In conversation with my friend mentioned in yesterday’s post, she said that I was using my ego to protect my vulnerable self. Having thought about this last night, I do realize that she was spot on, and wanted to give some thought to the matter – and share what I found.
At first I thought that my ego formed a protective self to keep me from being vulnerable. Meaning that I removed myself emotionally so as not be be hurt by rejection.
However, thinking about it, I found that I was willing to put myself on the line emotionally, as I have done in a more recent relationship. I am able to throw care to the wind, and hope for the best, making myself totally emotionally vulnerable.
Well, not totally. Probably about 60-80% depending on the situation.
In realizing this fact, I realized that there is a certain egotistical approach that I take as I meet new people. I’ve done it for a long, long time, and didn’t even realize that I did it! More importantly, is the fact that it has bothered me for a long, long time, and I didn’t understand why.
Doing a little research, I bumped into a defense mechanism called Intellectualization.
“Intellectualization: concentrating on the intellectual components of a situation so as to distance oneself from the associated anxiety-provoking emotions.”
Thinking about things a little, I realized that in truth, my friend was spot on.
Basically intellectualization a defense mechanism is a method by which we protect our Self (perhaps aka Ego) from pain, hence the name.

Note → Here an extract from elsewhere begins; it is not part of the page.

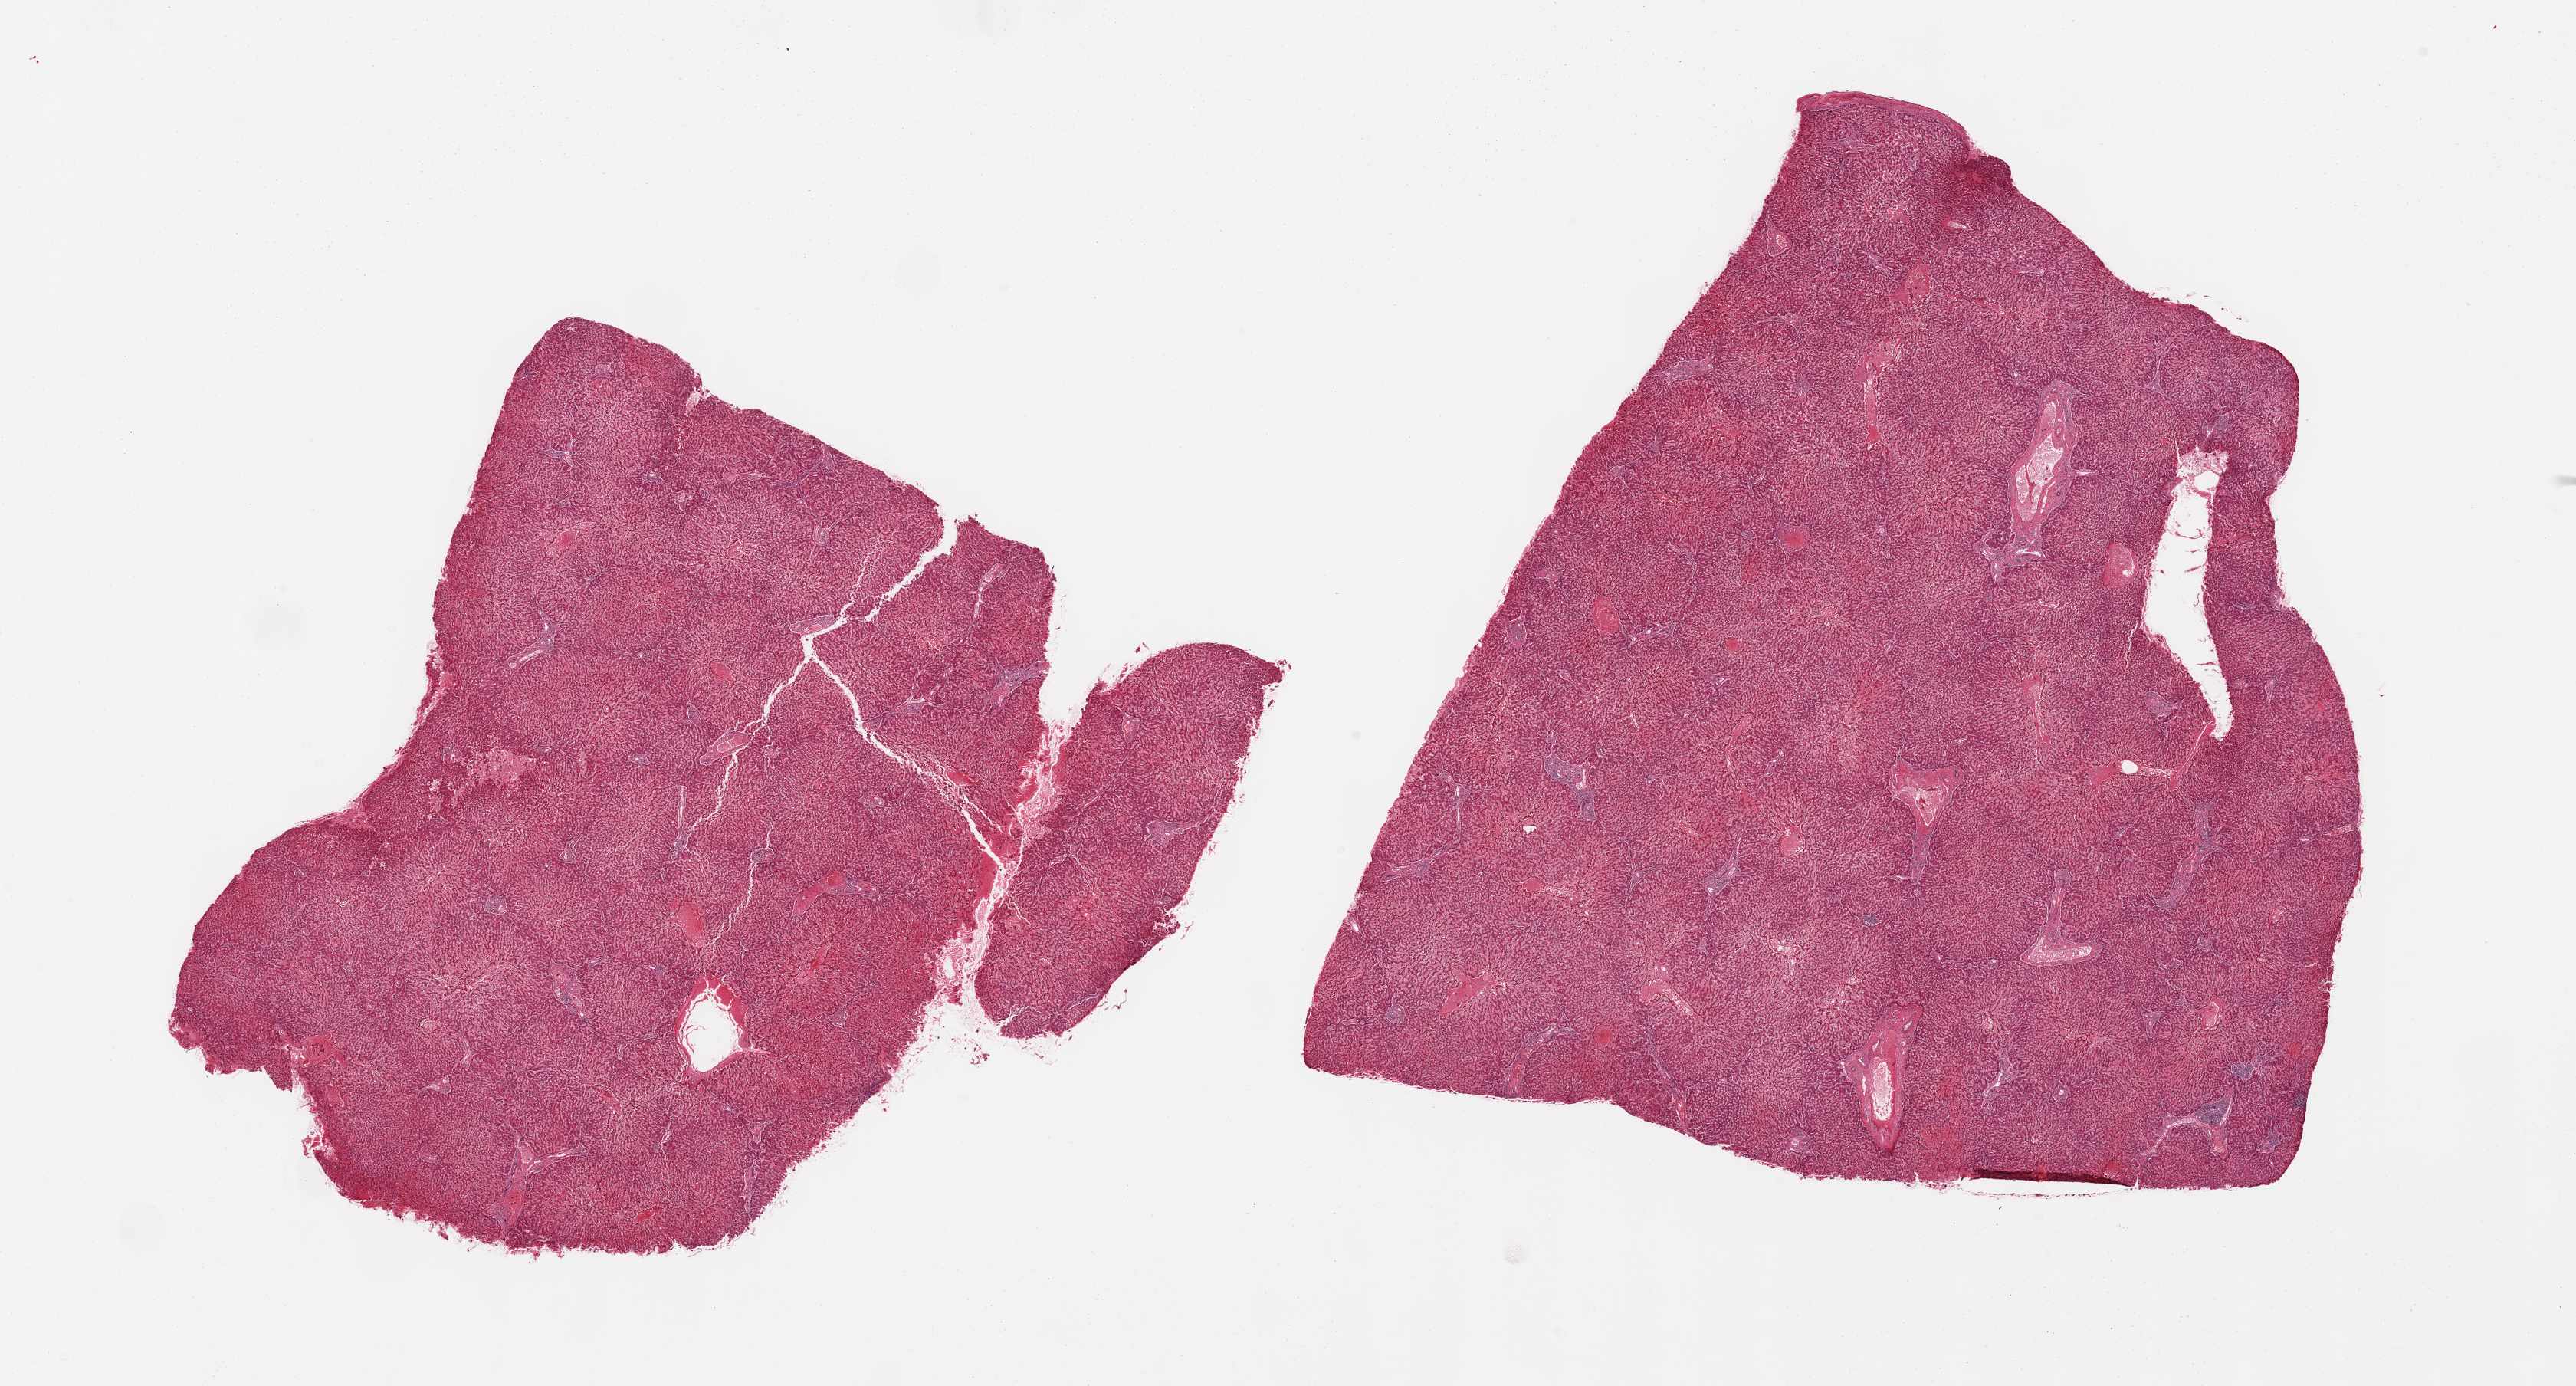
Digitized haematoxylin and eosin-stained section — low-resolution overview of the scanned area, about 26.6 x 14.3 mm (acquisition: 20x scan); PAXgene-fixed, paraffin-embedded tissue; sampled site (target tissue): liver; tissue donor sample. Donor sex: male.
• review note (as recorded): 2 pieces; slight to moderate increase of portal lymphocytes, but no necrosis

In my case, I was trying to protect myself from rejection by others, since it fed into one of my untruths that caused me pain.
The realization that I am so excited to have discovered is that in fact, my ego has been preventing me from connecting emotionally 100% to others.
Of course, at this point, I have outgrown the need to feel that rejection is personal, which really should allow me to make myself 100% emotionally vulnerable as I meet new people.
That is if I am able to remember this important lesson, that rejection is never personal.